## Explanation

The goal of this example is to sum amounts by fiscal year, when the fiscal year begins in July. The first approach is a self-contained formula based on the SUMPRODUCT function. The second method uses SUMIF with column D as a helper column. Either approach will work correctly, and the best option depends on personal preference.

### Helper column

To make the example easier to understand and to provide a simple way to use the SUMIF function (see below), column D is set up as a helper column that displays a fiscal year for each row, based on a July start. The formula in cell D5 is:

```
=YEAR(B5)+(MONTH(B5)>=7)
```

This formula is explained in detail here.

### SUMPRODUCT option

One approach is to use the SUMPRODUCT function together with the YEAR and MONTH functions as seen in the example, where the formula in G5 is:

```
=SUMPRODUCT(--(YEAR(date)+(MONTH(date)>=7)=F5),amount)
```

Here, SUMPRODUCT is configured with two arrays. The first array (*array1*) is set up to filter values based on the fiscal year in column F:

```
--(YEAR(date)+(MONTH(date)>=7)=F5)
```

The main part of the formula simply returns the fiscal year for each date in the named range date:

```
YEAR(date)+(MONTH(date)>=7
```

Because there are 12 dates in this range, the result is 12 values in an array like this:

```
{2021;2021;2021;2021;2021;2021;2022;2022;2022;2022;2022;2022}
```

These are then compared to the year in F5 (2021) and the result is an array with 12 TRUE and FALSE values:

```
{TRUE;TRUE;TRUE;TRUE;TRUE;TRUE;FALSE;FALSE;FALSE;FALSE;FALSE;FALSE}
```

A double negative is used to coerce the TRUE and FALSE values to 1s and 0s, which yields:

```
{1;1;1;1;1;1;0;0;0;0;0;0}
```

This array is returned directly to the SUMPRODUCT function as *array1*:

```
=SUMPRODUCT({1;1;1;1;1;1;0;0;0;0;0;0},amount)
```

*Array2* is the named range **amount** (C5:C16) which contains values to sum.

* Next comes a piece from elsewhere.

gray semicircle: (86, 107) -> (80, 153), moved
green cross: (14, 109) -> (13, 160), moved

SUMPRODUCT multiplies the corresponding items in each array which results in an array like this:

```
{2350;750;1000;1200;1850;550;0;0;0;0;0;0}
```

Notice amounts in fiscal year 2022 have been "zeroed out". Finally, SUMPRODUCT returns the sum of all items in the array, 7700.

### SUMIF option

Because each row in the data already contains a calculated value for fiscal year in column D, we can use this column directly in the SUMIF function as a criteria range. With SUMIF, the formula in G5, copied down, is:

```
=SUMIF(FY,F5,amount)
```

This is a much simpler formula than the SUMPRODUCT formula above, but it depends on the fiscal year values being part of the data. In contrast, the SUMPRODUCT option is self-contained. We can't build a similar self-contained formula with SUMIF because of innate limitations of the function. Namely, the cells being evaluated *must be a range*, they can't be an array generated by another formula.